There is some drive toward use of zfs-fuse again since Debian seems to
intend to include support for ZFS as rootfs, and due to licensing there was
a suggestion to use zfs-fuse in the installer and switch to ZoL later on in
the process.

So merging things into a definitive latest version would probably be
helpful.

On side-note, having migrated all of my recent x86 machines to using ZFS
rootfs, I am pondering starting to do similar with my 32-bit machines
(mostly ARM) that use zfs-fuse, and that means adapting the dracut modules
from ZoL for zfs-fuse.

Gordan
Post by Emmanuel Anne
About the merge of the repositories : in theory yes, in practice they
diverged in a lot of small details if I remember correctly, merging both
wouldn't be easy, but of course it's possible for those who are really
motivated !
About optimization : yes it was my way of thinking too, but from what I
remember zfs-fuse is not really cpu intensive, it spends most of its time
waiting for threads to wake up on conditions, and it's a damn mess of
threads !
As I said : good luck !
Post by Gordan Bobic
Post by Gordan Bobic
I was under the impression that your pool v26 branch of post 0.7.0
code, even if it wasn't tagged as such. Were there any coommits that
went into 0.7.0 release that didn't make it into your v26 tree?
Probably, mainly some packages fixes, but there is probably some stuff
that I didn't see. There was no mail for each package so I had to
monitor the other git repository to keep in sync, which I didin't do... !
I see. Is there a list of commits you added to get pool v26 working (and
any other fixes you committed)? Is it a huge list? If not, I guess the
simplest way to reconcile the repositories might be to get the 0.7.0
release and merge/backport all of your extras into that.
On a separate note I'm about to try attacking zfs-fuse with valgrind
Post by Gordan Bobic
because when doing zfs receive on a 2GHz ARM (single core ARMv5)I am
only getting about 25MB/s (large files), and similar effective
throughput on a scrub (50MB/s but that seems to be total across all
disks, and I am running a 4-disk RAIDZ2, so effective scrube speed
is 25MB/s). The CPU usage is split roughly 1/3 netcat and 2/3
zfs-fuse, and about 25% is showing up as system, probably due to the
fuse kernel/userspace context switching. Scrub is purely CPU bound.
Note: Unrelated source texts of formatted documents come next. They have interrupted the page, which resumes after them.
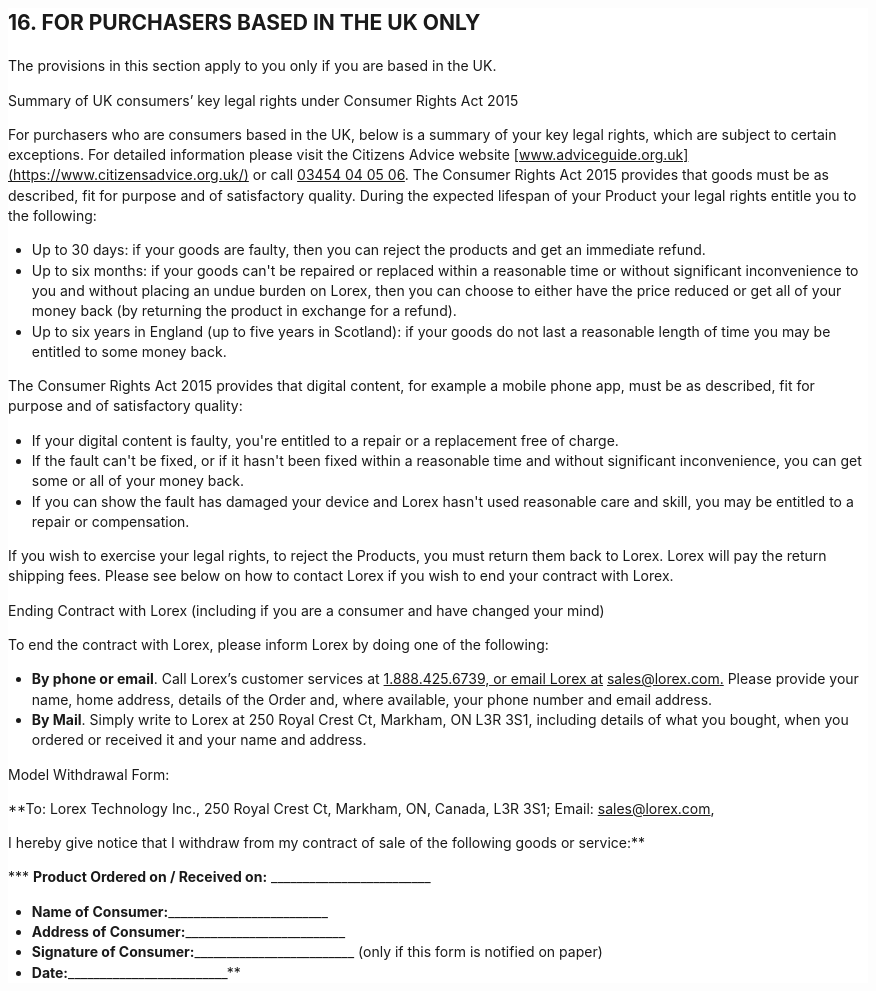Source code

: **16\. FOR PURCHASERS BASED IN THE UK ONLY**
--------------------------------------------

The provisions in this section apply to you only if you are based in the UK.

Summary of UK consumers’ key legal rights under Consumer Rights Act 2015

For purchasers who are consumers based in the UK, below is a summary of your key legal rights, which are subject to certain exceptions. For detailed information please visit the Citizens Advice website [www.adviceguide.org.uk](https://www.citizensadvice.org.uk/) or call [03454 04 05 06](tel:03454%2004%2005%2006). The Consumer Rights Act 2015 provides that goods must be as described, fit for purpose and of satisfactory quality. During the expected lifespan of your Product your legal rights entitle you to the following:

* Up to 30 days: if your goods are faulty, then you can reject the products and get an immediate refund.
* Up to six months: if your goods can't be repaired or replaced within a reasonable time or without significant inconvenience to you and without placing an undue burden on Lorex, then you can choose to either have the price reduced or get all of your money back (by returning the product in exchange for a refund).
* Up to six years in England (up to five years in Scotland): if your goods do not last a reasonable length of time you may be entitled to some money back.

The Consumer Rights Act 2015 provides that digital content, for example a mobile phone app, must be as described, fit for purpose and of satisfactory quality:

* If your digital content is faulty, you're entitled to a repair or a replacement free of charge.
* If the fault can't be fixed, or if it hasn't been fixed within a reasonable time and without significant inconvenience, you can get some or all of your money back.
* If you can show the fault has damaged your device and Lorex hasn't used reasonable care and skill, you may be entitled to a repair or compensation.

If you wish to exercise your legal rights, to reject the Products, you must return them back to Lorex. Lorex will pay the return shipping fees. Please see below on how to contact Lorex if you wish to end your contract with Lorex.

Ending Contract with Lorex (including if you are a consumer and have changed your mind)

To end the contract with Lorex, please inform Lorex by doing one of the following:

* **By phone or email**. Call Lorex’s customer services at [1.888.425.6739, or email Lorex at](tel:1.888.425.6739) [sales@lorex.com.](mailto:sales@lorex.com) Please provide your name, home address, details of the Order and, where available, your phone number and email address.
* **By Mail**. Simply write to Lorex at 250 Royal Crest Ct, Markham, ON L3R 3S1, including details of what you bought, when you ordered or received it and your name and address.

Model Withdrawal Form:

**To: Lorex Technology Inc., 250 Royal Crest Ct, Markham, ON, Canada, L3R 3S1; Email: [sales@lorex.com](mailto:sales@lorex.com),  
  
I hereby give notice that I withdraw from my contract of sale of the following goods or service:**

*** **Product Ordered on / Received on:** \_\_\_\_\_\_\_\_\_\_\_\_\_\_\_\_\_\_\_\_\_\_\_\_\_
* **Name of Consumer:**\_\_\_\_\_\_\_\_\_\_\_\_\_\_\_\_\_\_\_\_\_\_\_\_\_
* **Address of Consumer:**\_\_\_\_\_\_\_\_\_\_\_\_\_\_\_\_\_\_\_\_\_\_\_\_\_
* **Signature of Consumer:**\_\_\_\_\_\_\_\_\_\_\_\_\_\_\_\_\_\_\_\_\_\_\_\_\_ (only if this form is notified on paper)
* **Date:**\_\_\_\_\_\_\_\_\_\_\_\_\_\_\_\_\_\_\_\_\_\_\_\_\_**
Still it would be nice to try to squeeze a little more performance
out of it - 25MB/s is about 1/8 of what the network subsystem on the
machine (dual gigabit ethernet apparently on the CPU die, not
connected over PCIe) and 1/4 of what the disks controller (PCIe x1,
so 120MB/s theoretical max) should be able to handle. Having said
that, I am not too hopeful - its not like there is vectorization I
could leverage in hardware for a 4x speedup, and this CPU only has
MD5 and SHA1 async offload in hardware via cryptodev, so not useful
for ZFS's hashes which, IIRC are fletcher and sha2.
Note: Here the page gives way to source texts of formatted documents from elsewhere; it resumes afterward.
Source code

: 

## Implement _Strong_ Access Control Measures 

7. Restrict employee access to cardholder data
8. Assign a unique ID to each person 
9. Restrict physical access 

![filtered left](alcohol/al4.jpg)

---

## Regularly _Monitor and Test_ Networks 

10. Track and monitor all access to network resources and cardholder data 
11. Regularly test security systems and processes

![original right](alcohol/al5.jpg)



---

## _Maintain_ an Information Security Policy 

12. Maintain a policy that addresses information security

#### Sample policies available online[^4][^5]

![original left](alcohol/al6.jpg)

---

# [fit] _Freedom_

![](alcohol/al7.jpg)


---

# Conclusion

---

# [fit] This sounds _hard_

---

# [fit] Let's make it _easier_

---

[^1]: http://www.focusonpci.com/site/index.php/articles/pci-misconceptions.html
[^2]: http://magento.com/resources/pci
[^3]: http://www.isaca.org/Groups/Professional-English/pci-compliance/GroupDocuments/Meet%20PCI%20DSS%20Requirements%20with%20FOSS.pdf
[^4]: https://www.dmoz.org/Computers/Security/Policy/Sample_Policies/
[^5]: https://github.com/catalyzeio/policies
And good luck with valgrind, it makes the programs run very slowly while
it tests them, plus zfs code is extremely complex, but I guess you
already know that, in any case, you'll need luck !
I'm mostly hoping to see which functions eat most CPU, and see if there
is some optimization I can apply that might give a decent boost, at least
on CPU-limited architectures like ARM.